A conversation between William Morriss, Ria Farrell Schalnat, and Steven Goldstein about the impact of the latest software patent decision from the Federal Circuit. CyberSource Corp. v. Retail Decisions, Inc. --- F.3d --- (Fed. Cir. 2011). Click here to read the decision.
Steven: So, does this decision affect your software clients?
Ria: Upon reading the Cybersource decision, the first thing that occurred to me, regarding software claims, was the scene from Monty Python's Holy Grail where the dead are being carted away and one old man yells out, "I'm not dead yet!" In general though, I feel a bit sorry for the litigators who get stuck with a pre-Bilski patent that falls into the genre of Beauregard claims (i.e., computer readable medium containing program instructions).
William: Yes, the claims are written broadly, but could easily have been written to avoid this ruling by adding explicit recitations of various computer systems. This isn't the fault of the prosecutors, who got the claims before all of this nonsense started. I'm betting though, that this ruling will largely be limited to patents issued before the rise of the machine or transformation test.

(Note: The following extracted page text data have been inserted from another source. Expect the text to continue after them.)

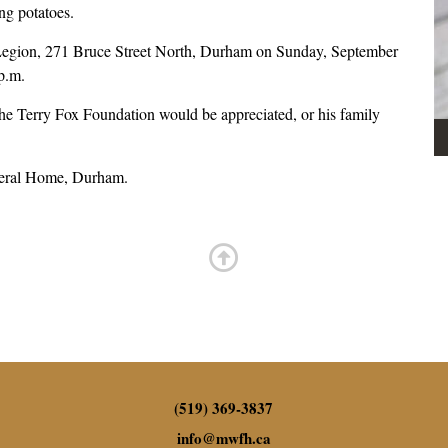
ing potatoes.
am Legion, 271 Bruce Street North, Durham on Sunday, September
 p.m.
he Terry Fox Foundation would be appreciated, or his family
neral Home, Durham.
(519) 369-3837
info
@
mwfh.ca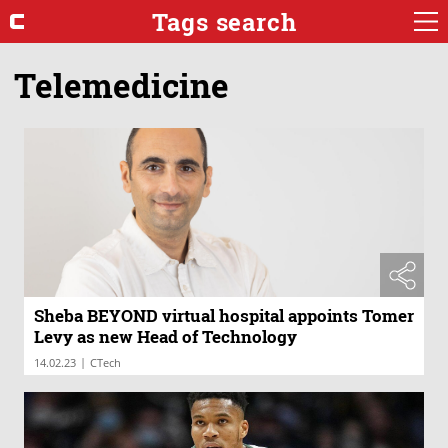
Tags search
Telemedicine
Sheba BEYOND virtual hospital appoints Tomer
Levy as new Head of Technology
|
14.02.23
CTech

Ria: Right, for the applications in process (filed before all this nonsense started), the patent office has been regularly rejecting applications based on patentable subject matter (35 USC 101) and on the grounds of written description/definiteness (35 USC 112). It isn't too difficult (if somewhat annoying) to amend the claims to add some structure to overcome these issues. The Cybersource decision even gives some hints (e.g., the initial creation of the database) as to the type of structure that the court might have been looking for in the claims to give them a pass.
William: But we're still making some educated guesses on the future - we've had two Fed. Cir. cases analyzing Bilski v. Kappos in the software context. One of them (Research Technologies Corp. v. Microsoft) used very permissive analysis. The other, Cybersource, was very restrictive. But we don't know which mode of analysis the Federal Circuit will ultimately embrace. Judge Dyk, the author of the Cybersource decision, was also the author of a stridently pro machine or transformation concurrence in In re Bilski. Given that, and the heavy reliance on machine or transformation in Cybersource, I suspect that Judge Dyk would have found a way to invalidate any method which achieves a result which could be obtained by a human (assuming infinite time, patience, attention to detail and memory). If that's the course the Federal Circuit ultimately takes, adding various computers and databases to the claim wouldn't help, since anything a computer can do a human, in theory, could do as well.

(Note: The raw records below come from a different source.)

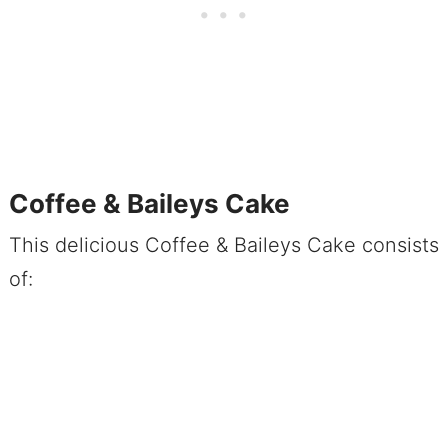
Coffee & Baileys Cake
This delicious Coffee & Baileys Cake consists
of: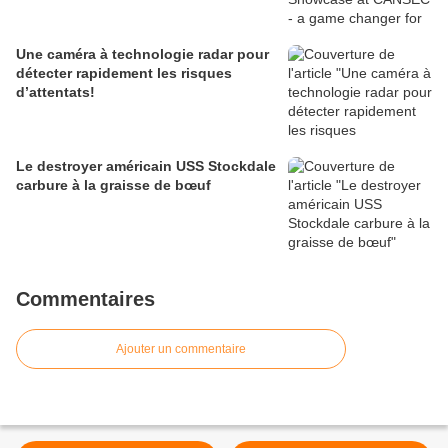
Une caméra à technologie radar pour
détecter rapidement les risques
d’attentats!
Le destroyer américain USS Stockdale
carbure à la graisse de bœuf
Commentaires
Ajouter un commentaire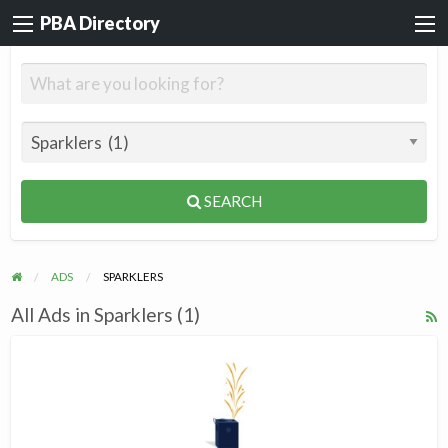
PBA Directory
SEARCH
ADS
SPARKLERS
All Ads in Sparklers (1)
R
F
Dream
f
Spark
a
t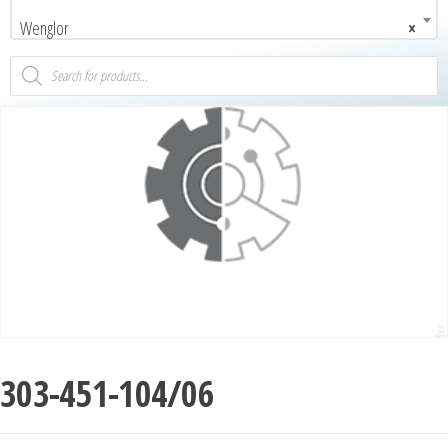
Wenglor
×
303-451-104/06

Ria: Of course, this misses the entire point of the invention at issue in Cybersource (regardless of how artfully the claims were actually drafted). The real innovation here is being able to efficiently handle this type of verification when dealing with terabytes of transactional data. Sure, a human could take a single transaction and figure it out, but no human is going to be able to do it at a volume of X thousands of transactions per hour. So, this decision provides a good learning tip – claim the structure that actually achieves whatever is useful about the invention. If you simply boil it down to a single transaction, you may run the risk of it being equated to a mental process and running afoul of other recent software decisions.
William: I guess the bottom line for me in all this is to stay flexible, continue to try and get the broadest protection I can for our clients, and watch what the Federal Circuit does to see if they appear to be settling on one rule or another. My guess is that we're going to see a split between judges who think breadth = abstraction and those who don't.
Ria: It is also a good time to take a look at your issued patent portfolio so you can assess potential areas of concern in light of this (and other recent software decisions). Once the law settles down, it may be worthwhile to consider options like reissuing (35 USC 251) any patents that were granted in the previous two years.
William: I also generally recommend that clients keep a continuation application on hand, for any important inventions, to deal with changes in the law like the Cybersource decision.
Steven: Thanks for the suggestions – it sounds like clients have a couple of options available including portfolio evaluation, the possibility of a reissue application or utilizing continuation applications to react to the volatile landscape of software-oriented patents.